Energy development… for whom?
The speeches around renewable energies are full of optimism for a cleaner and more sustainable future and the word development. The women of the global South DAWN (Development Alternatives for Women in a New Era) define development as “the management and use of resources in a socially responsible way, the elimination of the subordination of gender and social inequity, and the organizational restructuring necessary to achieve it”. However, this is not the definition of development that the aforementioned discourses consider pertinent and hence it follows that who is being excluded from said cleaner and more sustainable future is not questioned.
From the ecofeminist perspective, what today is called development is nothing more than a global policy of subordination established by Western multinationals and governments of economically powerful countries to preserve their hegemonic position. One of the bases of this policy is the exploitation of nature and people, especially women.
Said policy is contradictory to what Silvia Federici would call the politics of the commons, which consists of “diverse practices and perspectives (…) that seek to improve social cooperation, weaken the control of the market and the State over our lives, achieve a better distribution of wealth and, ultimately, to put limits on capitalist accumulation”, and it is exclusive, since it depends on the unpaid work of the poor, racialized and women (who have it more difficult if they are also part of these other two groups) to prevail, while at the same time “completely degrading it to the level of unproductive activity.” Who, then, can try the benefits of this development if you do not earn income from your work in a system that wipes you out if you have no money?
If energy development were to distance itself from the logic of economic growth as the only way to measure it and we considered as a fundamental part of the parallel resolution of social problems, we would be getting closer to genuine economic and social development, which must consider the policies of resources such as water from a sustainable and community point of view, not extractivist.
Linking visions of gender and social equity in energy and resource management policies should be considered when promoting adaptation to renewable energies. It cannot be assumed that, as they are in theory opposed to conventional energies derived from oil and gas, renewable energies are a solution to social problems. Just as economic aid (such as microcredits) alone does not result in a better quality of life for women, the energy transition does not always result in social and environmental justice. It could even intensify inequality if an intersectional approach to gender, race, and class is not taken.

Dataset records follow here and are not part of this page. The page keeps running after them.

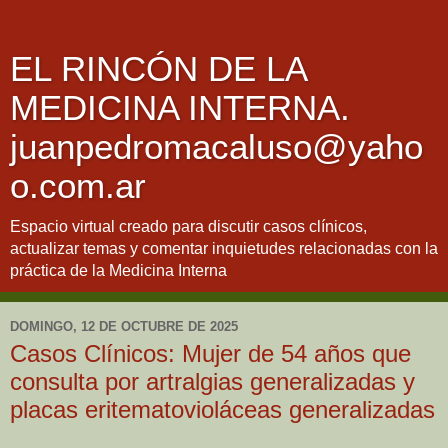
EL RINCÓN DE LA
MEDICINA INTERNA.
juanpedromacaluso@yaho
o.com.ar
Espacio virtual creado para discutir casos clínicos,
actualizar temas y comentar inquietudes relacionadas con la
práctica de la Medicina Interna
DOMINGO, 12 DE OCTUBRE DE 2025
Casos Clínicos: Mujer de 54 años que
consulta por artralgias generalizadas y
placas eritematovioláceas generalizadas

While I was writing this text, I was wondering if we can actually write an environmental history different from the one that has been built based on the violent and inequitable appropriation of resources. Micro hydroelectric initiatives, which are systems whose technical basis is the same as hydroelectric but on a small scale, invite me to think so. For example, the CAREL organization (Centro Alternativo Rural El Limón) develops projects of this type in rural areas of the Dominican Republic, involving the inhabitants, promoting equal participation, and allowing them to appropriate the energy production systems as a community.
To make it possible to articulate a dignified life for women and their communities with the use of resources such as the water from the Magdalena River and its basin, it is essential to visualize energy development framed in social and environmental justice and to have a gender focus in renewable energy projects, including hydroelectric projects. Involving children and women in energy transition processes can be one of the ways to move towards a truly fair and equal development.